Below are records with pictures; copy word for word only the lines between the line with "STP 17000TL-10 0123456781" and the line with "Introduction", inclusive, and drop the pictures.

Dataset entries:
##########

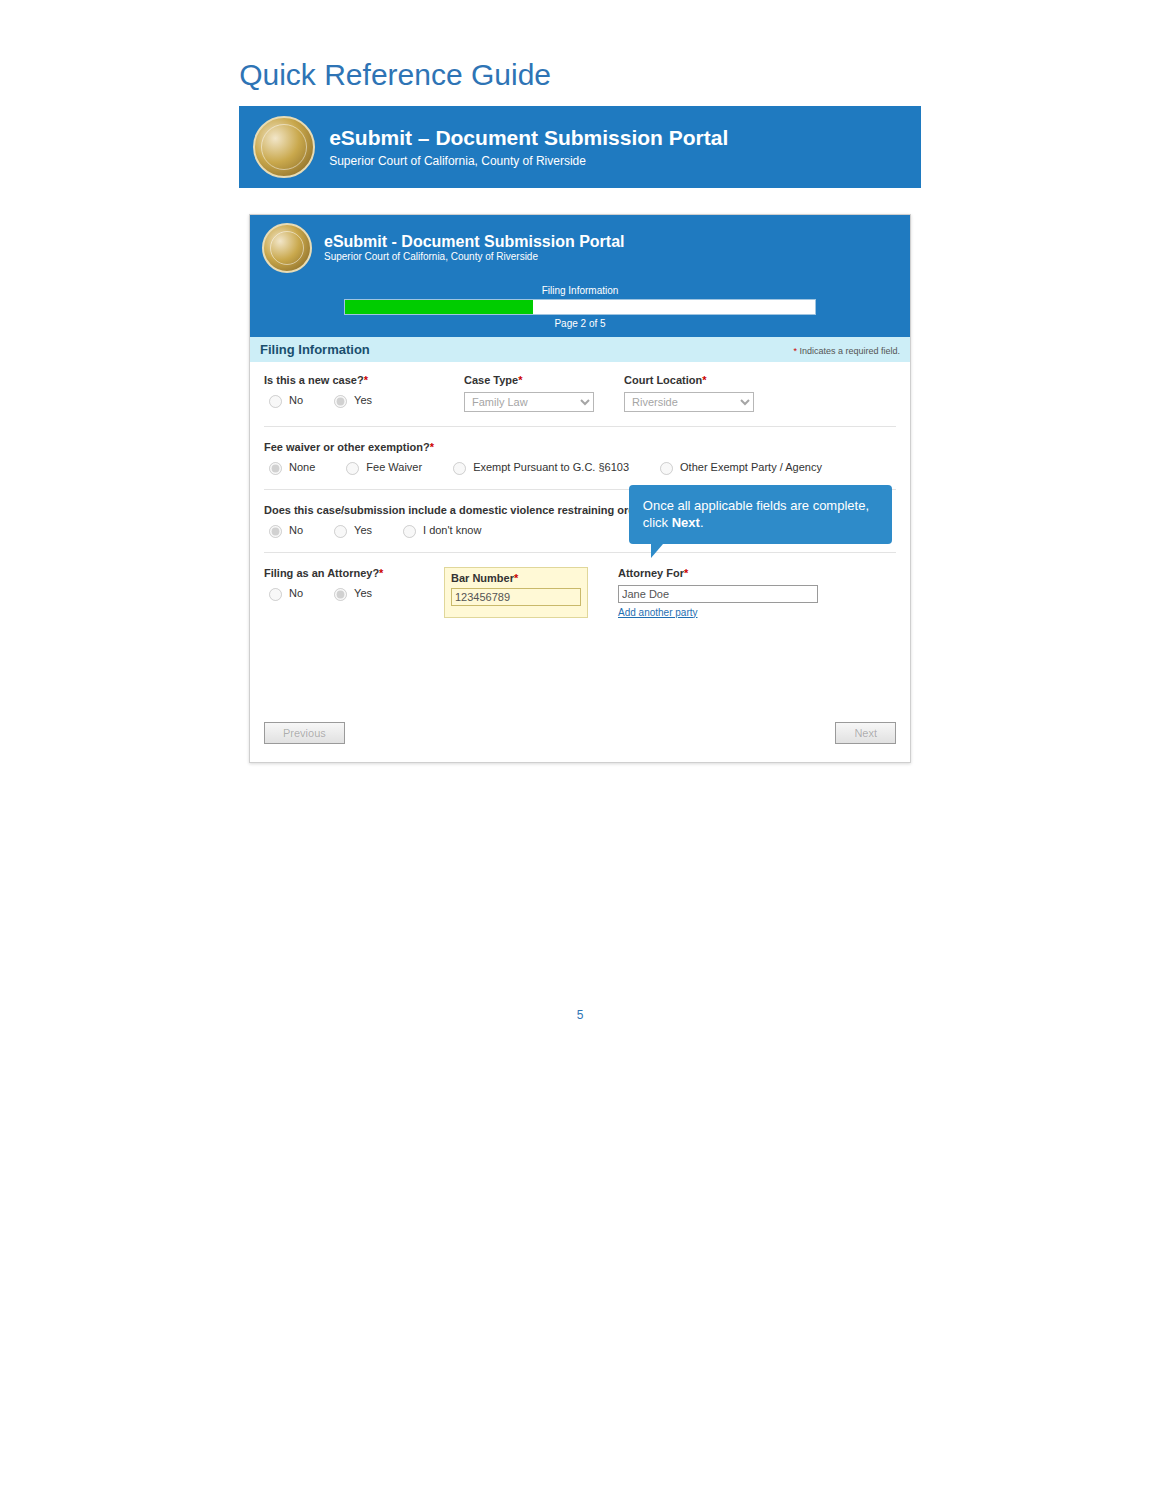Quick Reference Guide
eSubmit – Document Submission Portal
Superior Court of California, County of Riverside
eSubmit - Document Submission Portal
Superior Court of California, County of Riverside
Filing Information
Page 2 of 5
Filing Information * Indicates a required field.
Is this a new case?*
No Yes
Case Type*
Family Law
Court Location*
Riverside
Fee waiver or other exemption?*
None Fee Waiver Exempt Pursuant to G.C. §6103 Other Exempt Party / Agency
Does this case/submission include a domestic violence restraining order?*
No Yes I don't know
Filing as an Attorney?*
No Yes
Bar Number*
Attorney For*
Add another party
Previous Next
Once all applicable fields are complete, click Next.
5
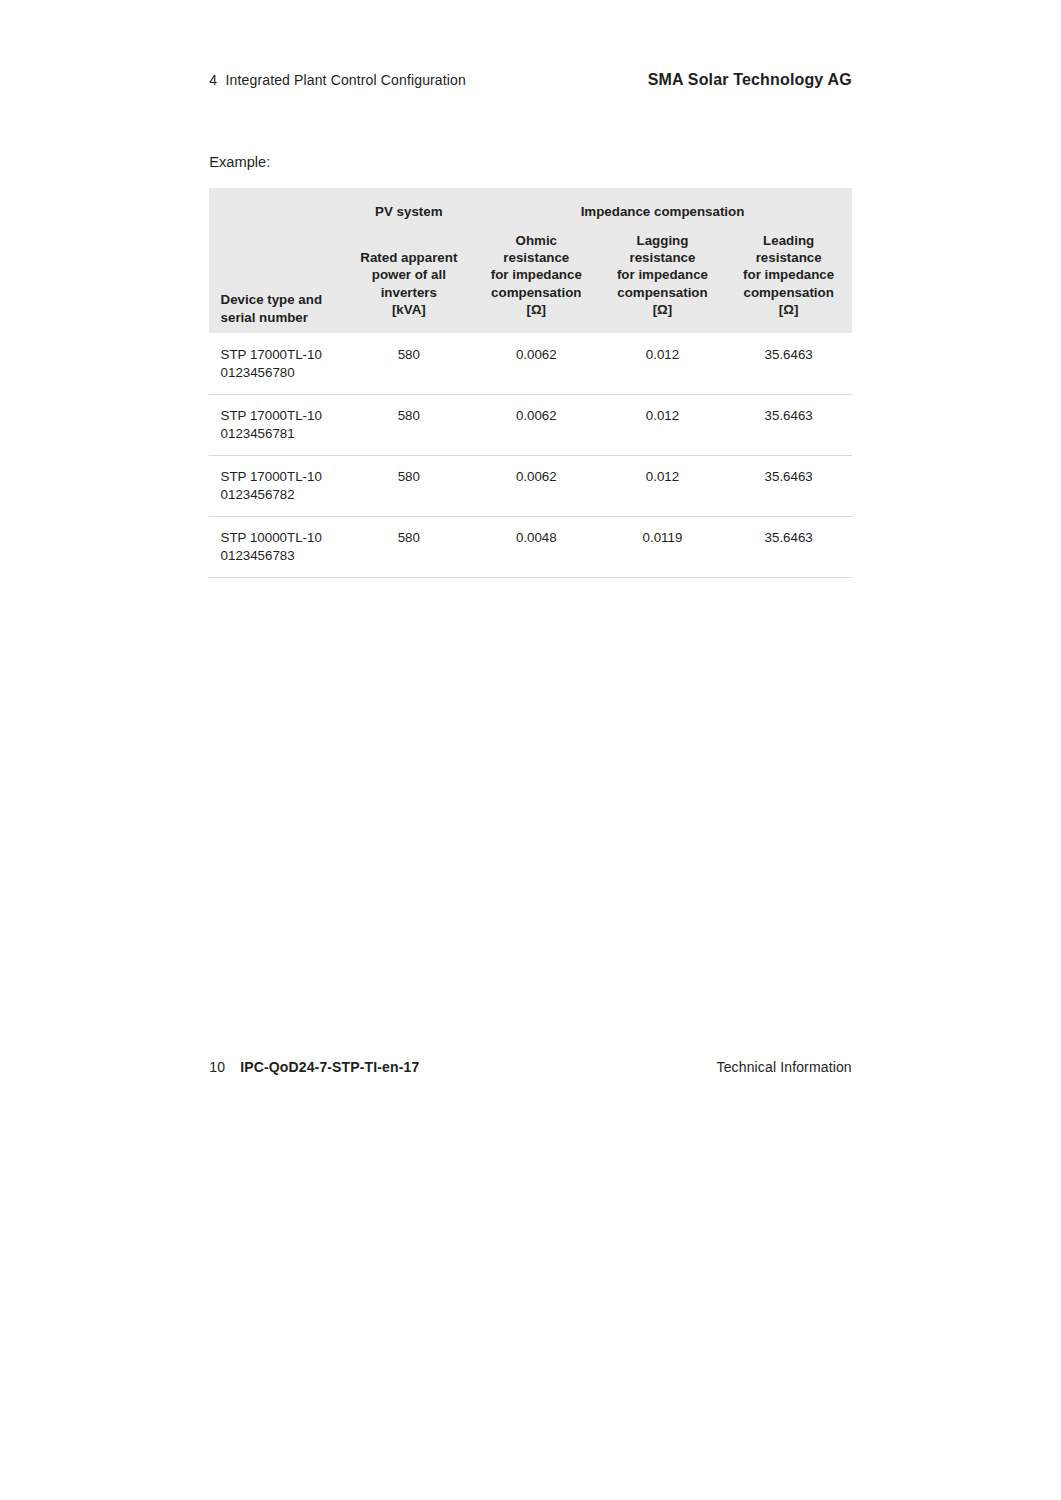4 Integrated Plant Control Configuration
SMA Solar Technology AG
Example:
| Device type and serial number | PV system | Impedance compensation |
| --- | --- | --- |
| Rated apparent power of all inverters [kVA] | Ohmic resistance for impedance compensation [Ω] | Lagging resistance for impedance compensation [Ω] | Leading resistance for impedance compensation [Ω] |
| STP 17000TL-10 0123456780 | 580 | 0.0062 | 0.012 | 35.6463 |
| STP 17000TL-10 0123456781 | 580 | 0.0062 | 0.012 | 35.6463 |
| STP 17000TL-10 0123456782 | 580 | 0.0062 | 0.012 | 35.6463 |
| STP 10000TL-10 0123456783 | 580 | 0.0048 | 0.0119 | 35.6463 |
10 IPC-QoD24-7-STP-TI-en-17
Technical Information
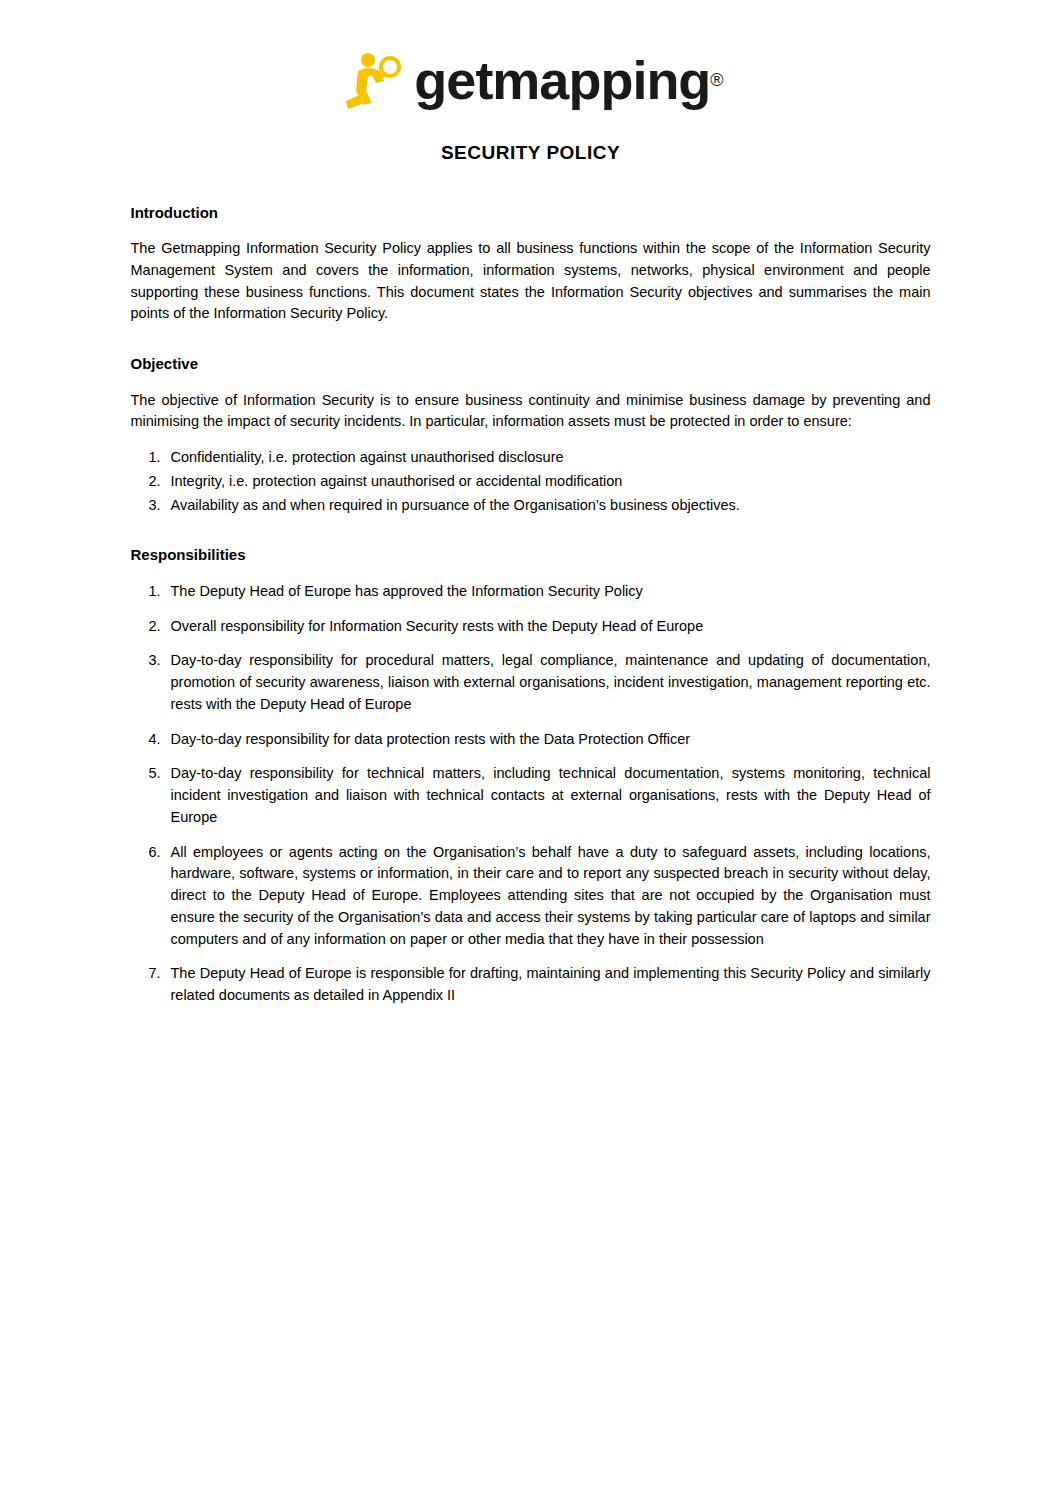getmapping®
SECURITY POLICY
Introduction
The Getmapping Information Security Policy applies to all business functions within the scope of the Information Security Management System and covers the information, information systems, networks, physical environment and people supporting these business functions. This document states the Information Security objectives and summarises the main points of the Information Security Policy.
Objective
The objective of Information Security is to ensure business continuity and minimise business damage by preventing and minimising the impact of security incidents. In particular, information assets must be protected in order to ensure:
Confidentiality, i.e. protection against unauthorised disclosure
Integrity, i.e. protection against unauthorised or accidental modification
Availability as and when required in pursuance of the Organisation’s business objectives.
Responsibilities
The Deputy Head of Europe has approved the Information Security Policy
Overall responsibility for Information Security rests with the Deputy Head of Europe
Day-to-day responsibility for procedural matters, legal compliance, maintenance and updating of documentation, promotion of security awareness, liaison with external organisations, incident investigation, management reporting etc. rests with the Deputy Head of Europe
Day-to-day responsibility for data protection rests with the Data Protection Officer
Day-to-day responsibility for technical matters, including technical documentation, systems monitoring, technical incident investigation and liaison with technical contacts at external organisations, rests with the Deputy Head of Europe
All employees or agents acting on the Organisation’s behalf have a duty to safeguard assets, including locations, hardware, software, systems or information, in their care and to report any suspected breach in security without delay, direct to the Deputy Head of Europe. Employees attending sites that are not occupied by the Organisation must ensure the security of the Organisation’s data and access their systems by taking particular care of laptops and similar computers and of any information on paper or other media that they have in their possession
The Deputy Head of Europe is responsible for drafting, maintaining and implementing this Security Policy and similarly related documents as detailed in Appendix II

##########

- **ANSWER TO THIS PROBLEM**
| STP 17000TL-10 0123456781 | 580 | 0.0062 | 0.012 | 35.6463 |
| STP 17000TL-10 0123456782 | 580 | 0.0062 | 0.012 | 35.6463 |
| STP 10000TL-10 0123456783 | 580 | 0.0048 | 0.0119 | 35.6463 |
10 IPC-QoD24-7-STP-TI-en-17
Technical Information
getmapping®
SECURITY POLICY
Introduction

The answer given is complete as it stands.